La caissière et la putain

1959

Que disent « les gens » de la prostitution ? Pas n’importe quels gens : la philosophe Elisabeth Badinter, qui se livre à  une défense si acharnée du droit des mâles que l’auteur croit entendre Eric Zemmour ; Marcel Nuss, l’ardent défenseur de « l’accompagnement sexuel » pour les personnes handicapées qui juge qu’après tout, les prostituées, « c’est leur boulot » ; l’ex porte-parole du Strass, Morgane Merteuil, qui, par la magie des mots, transfigure l’obligation pour l’étudiante fauchée qu’elle était de « tailler des pipes » à  la construction d’« un art », d’« un humanisme » et d’une « science », termes qu’elles emprunte à  Grisélidis Réal.
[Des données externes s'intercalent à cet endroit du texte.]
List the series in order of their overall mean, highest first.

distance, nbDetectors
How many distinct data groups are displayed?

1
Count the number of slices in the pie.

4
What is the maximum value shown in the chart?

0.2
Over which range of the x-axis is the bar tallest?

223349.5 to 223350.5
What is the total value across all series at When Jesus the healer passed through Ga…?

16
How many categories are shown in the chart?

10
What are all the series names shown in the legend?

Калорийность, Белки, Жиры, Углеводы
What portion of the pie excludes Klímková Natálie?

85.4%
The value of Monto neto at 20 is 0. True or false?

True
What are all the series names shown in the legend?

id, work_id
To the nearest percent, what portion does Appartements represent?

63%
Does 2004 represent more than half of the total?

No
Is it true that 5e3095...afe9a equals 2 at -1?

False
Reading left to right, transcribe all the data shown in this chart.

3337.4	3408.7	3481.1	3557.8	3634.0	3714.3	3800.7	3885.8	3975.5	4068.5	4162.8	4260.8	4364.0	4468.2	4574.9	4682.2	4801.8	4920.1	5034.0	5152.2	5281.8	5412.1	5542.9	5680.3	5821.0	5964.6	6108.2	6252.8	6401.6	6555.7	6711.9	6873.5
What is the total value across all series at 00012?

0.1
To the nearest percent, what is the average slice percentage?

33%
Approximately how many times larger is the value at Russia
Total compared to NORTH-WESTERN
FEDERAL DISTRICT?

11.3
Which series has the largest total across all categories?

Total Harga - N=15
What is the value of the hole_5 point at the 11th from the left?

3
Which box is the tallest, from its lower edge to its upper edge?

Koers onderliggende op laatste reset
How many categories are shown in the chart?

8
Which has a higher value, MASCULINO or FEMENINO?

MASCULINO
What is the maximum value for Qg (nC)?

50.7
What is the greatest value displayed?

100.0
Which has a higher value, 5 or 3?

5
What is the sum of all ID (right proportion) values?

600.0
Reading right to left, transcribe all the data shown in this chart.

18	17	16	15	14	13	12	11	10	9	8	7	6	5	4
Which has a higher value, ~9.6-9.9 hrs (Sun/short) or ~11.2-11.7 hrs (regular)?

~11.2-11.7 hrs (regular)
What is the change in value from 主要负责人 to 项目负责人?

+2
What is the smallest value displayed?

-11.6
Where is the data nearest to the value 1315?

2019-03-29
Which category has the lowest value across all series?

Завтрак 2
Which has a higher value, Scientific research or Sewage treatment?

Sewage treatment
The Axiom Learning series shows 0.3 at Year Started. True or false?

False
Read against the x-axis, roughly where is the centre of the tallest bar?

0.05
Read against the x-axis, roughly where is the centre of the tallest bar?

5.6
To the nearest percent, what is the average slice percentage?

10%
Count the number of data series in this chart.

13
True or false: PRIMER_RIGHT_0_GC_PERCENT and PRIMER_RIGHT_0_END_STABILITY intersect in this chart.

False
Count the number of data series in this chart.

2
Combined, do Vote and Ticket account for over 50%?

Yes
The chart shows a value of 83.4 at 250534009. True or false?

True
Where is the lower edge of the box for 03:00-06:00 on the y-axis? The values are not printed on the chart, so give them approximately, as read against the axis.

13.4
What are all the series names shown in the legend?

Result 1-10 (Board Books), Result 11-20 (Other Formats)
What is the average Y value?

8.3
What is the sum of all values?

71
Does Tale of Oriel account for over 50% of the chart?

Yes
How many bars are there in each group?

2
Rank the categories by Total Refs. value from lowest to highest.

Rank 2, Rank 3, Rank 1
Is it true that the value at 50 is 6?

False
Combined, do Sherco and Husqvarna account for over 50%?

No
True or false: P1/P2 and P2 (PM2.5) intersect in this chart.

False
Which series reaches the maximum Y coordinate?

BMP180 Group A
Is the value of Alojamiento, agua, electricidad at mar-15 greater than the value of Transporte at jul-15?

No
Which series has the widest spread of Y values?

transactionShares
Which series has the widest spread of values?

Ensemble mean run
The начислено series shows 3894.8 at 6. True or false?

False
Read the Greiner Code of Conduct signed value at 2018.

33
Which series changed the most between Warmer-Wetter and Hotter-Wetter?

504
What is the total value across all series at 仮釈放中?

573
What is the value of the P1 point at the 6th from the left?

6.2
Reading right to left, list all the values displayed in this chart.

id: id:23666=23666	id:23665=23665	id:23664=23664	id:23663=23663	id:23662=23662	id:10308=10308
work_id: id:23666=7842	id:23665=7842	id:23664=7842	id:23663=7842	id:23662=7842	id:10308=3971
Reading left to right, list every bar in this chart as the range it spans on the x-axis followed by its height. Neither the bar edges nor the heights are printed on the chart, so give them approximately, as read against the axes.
On croise donc dans ces pages bien des gens : le journaliste Yves Calvi clamant sur RTL (en 2016, pas au moyen âge) que la pénalisation des clients sera la cause d’incestes, de viols et de pédophilie. L’homme politique François Bayrou qui ne veut pas que pareille pulsion soit considérée comme un délit. Le comédien Philippe Caubère vitupérant contre les « féministes ». Le cinéaste François Ozon et sa litanie de stéréotypes dans le film Jeune et jolie. Les 19 pathétiques « salauds » du manifeste Touche pas à  ma pute. Les « clients » et leur dégazage (il n’y a pas d’autre mot) sur les sites destinés à  recueillir leurs commentaires de « consommateurs ».

On entend ceux qui parlent, ceux qui écrivent, ceux qui peignent, ceux qui se taisent aussi. Les pires, et les meilleurs heureusement, comme la méconnue Mary Louise Roberts dont les travaux sur les GI’s sont exemplaires.

Annonce

Face au degré zéro d’une pensée obnubilée depuis la première croisade et même avant par les « besoins sexuels » mâles, on veut retenir que la position sur la prostitution est « une affaire de génération ». « Plus on est jeune, homme ou femme, moins on adhère au dogme en faveur de la prostitution », rappelle l’auteur relisant un sondage paru dans Causette en 2013.